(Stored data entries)
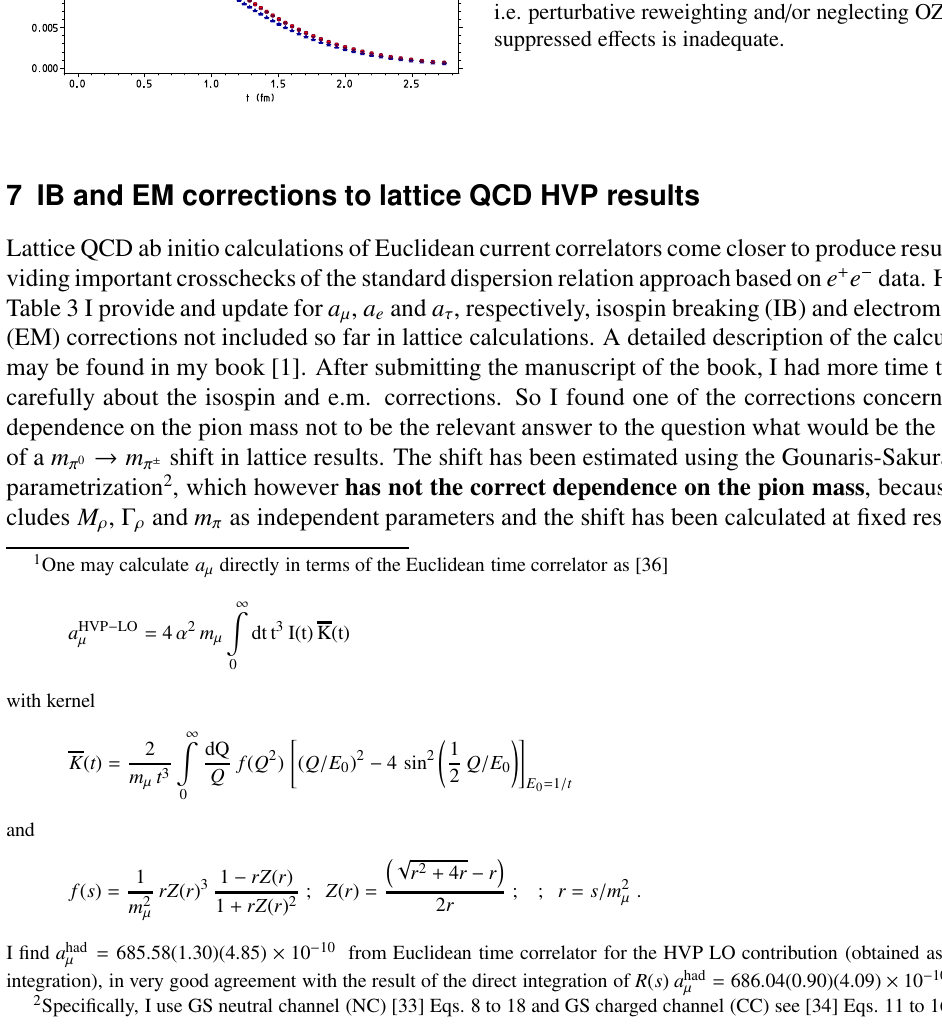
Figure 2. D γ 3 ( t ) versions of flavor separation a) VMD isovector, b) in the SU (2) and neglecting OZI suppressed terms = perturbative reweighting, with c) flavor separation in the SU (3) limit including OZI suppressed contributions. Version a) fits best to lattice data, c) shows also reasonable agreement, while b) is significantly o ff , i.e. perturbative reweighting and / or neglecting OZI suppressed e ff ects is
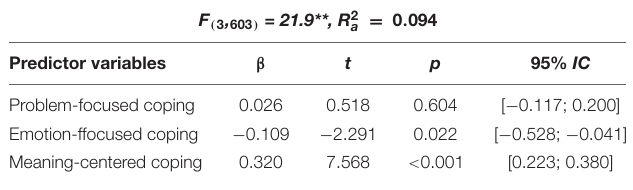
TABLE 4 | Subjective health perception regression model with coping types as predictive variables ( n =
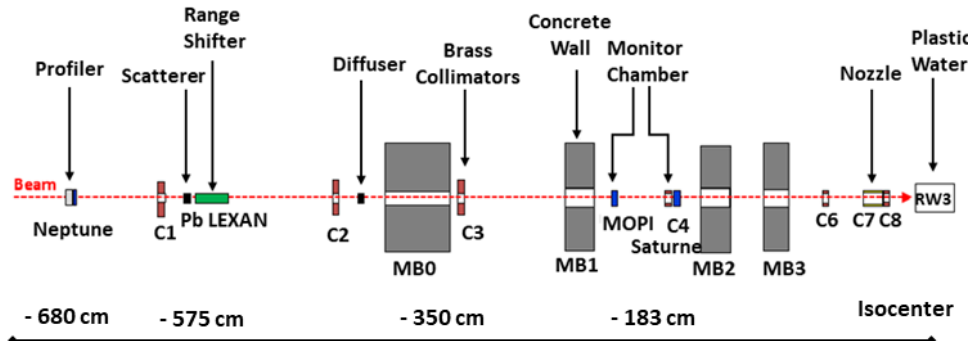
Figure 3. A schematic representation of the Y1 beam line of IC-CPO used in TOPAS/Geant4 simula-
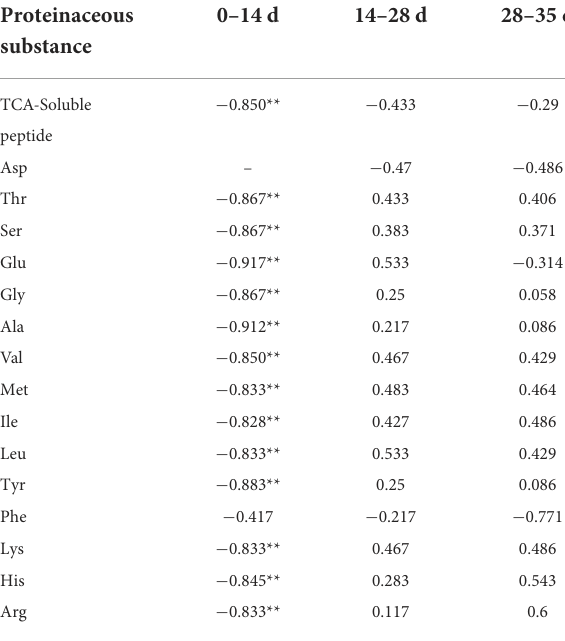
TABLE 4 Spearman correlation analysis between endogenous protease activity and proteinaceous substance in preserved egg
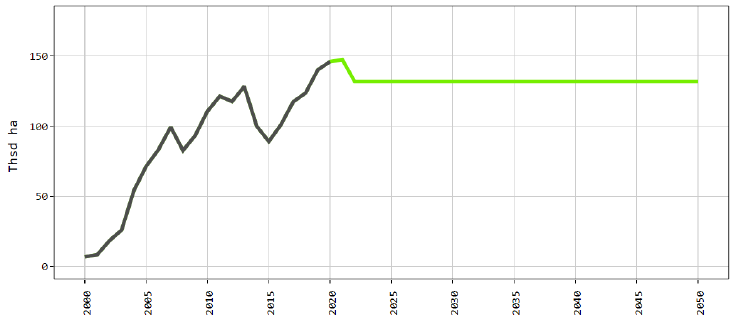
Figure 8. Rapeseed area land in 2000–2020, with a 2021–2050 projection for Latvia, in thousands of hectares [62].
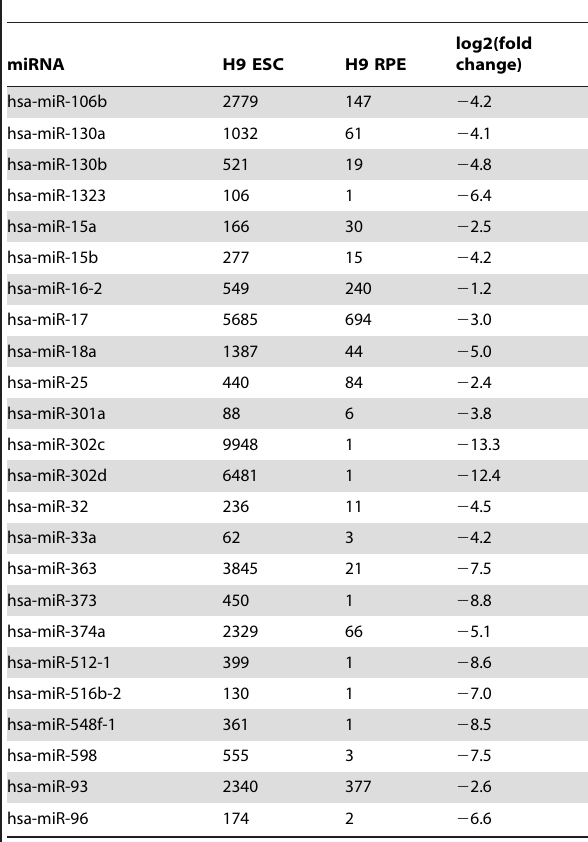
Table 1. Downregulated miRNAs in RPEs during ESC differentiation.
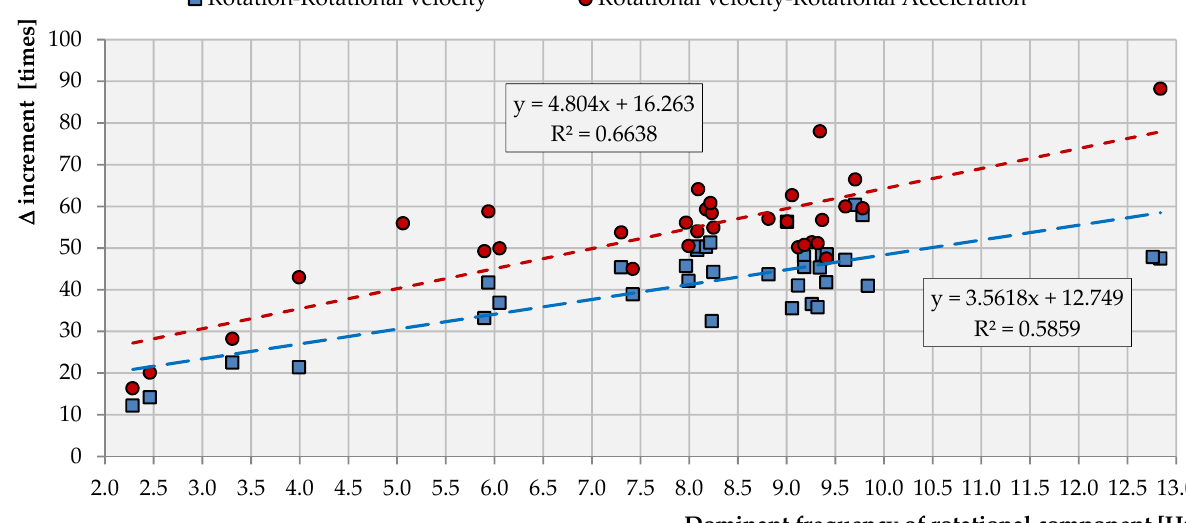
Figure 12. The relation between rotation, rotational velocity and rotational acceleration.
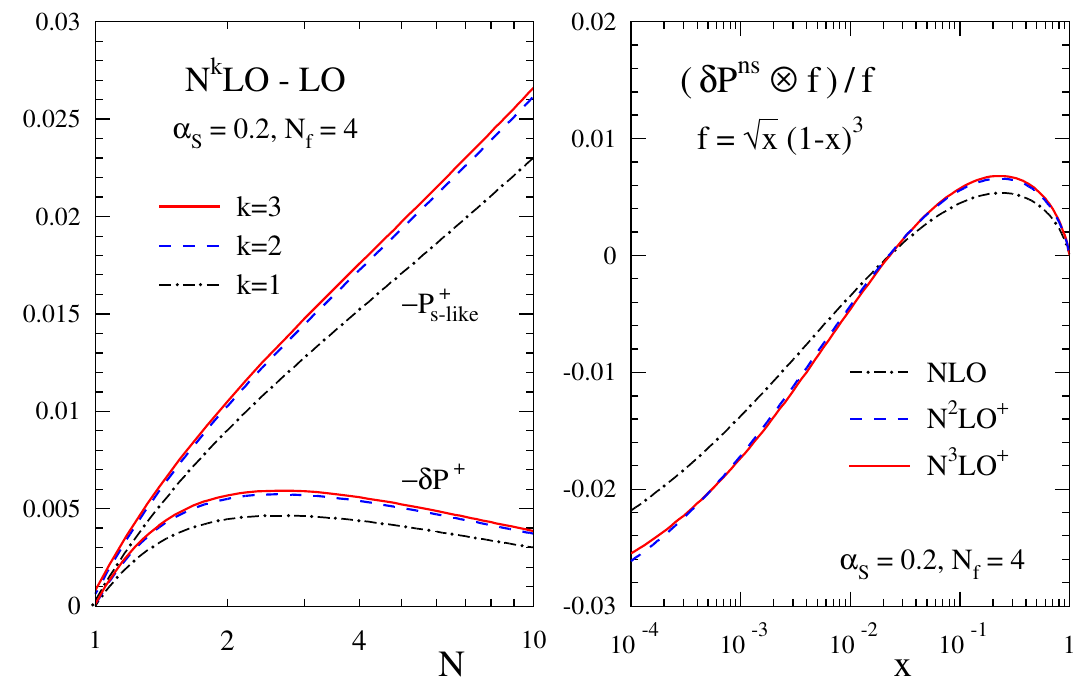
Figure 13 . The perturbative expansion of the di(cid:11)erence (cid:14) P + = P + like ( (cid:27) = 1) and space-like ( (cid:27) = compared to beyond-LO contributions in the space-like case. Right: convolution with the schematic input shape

(Your instructions): Skip all pictures. Copy exactly the lines from the one containing "TABLE 4 | Subjective" through the end of the records, both ends included.

(Result of the exercise):
TABLE 4 | Subjective health perception regression model with coping types as predictive variables ( n =
Figure 3. A schematic representation of the Y1 beam line of IC-CPO used in TOPAS/Geant4 simula-
TABLE 4 Spearman correlation analysis between endogenous protease activity and proteinaceous substance in preserved egg
Figure 8. Rapeseed area land in 2000–2020, with a 2021–2050 projection for Latvia, in thousands of hectares [62].
Table 1. Downregulated miRNAs in RPEs during ESC differentiation.
Figure 12. The relation between rotation, rotational velocity and rotational acceleration.
Figure 13 . The perturbative expansion of the di(cid:11)erence (cid:14) P + = P + like ( (cid:27) = 1) and space-like ( (cid:27) = compared to beyond-LO contributions in the space-like case. Right: convolution with the schematic input shape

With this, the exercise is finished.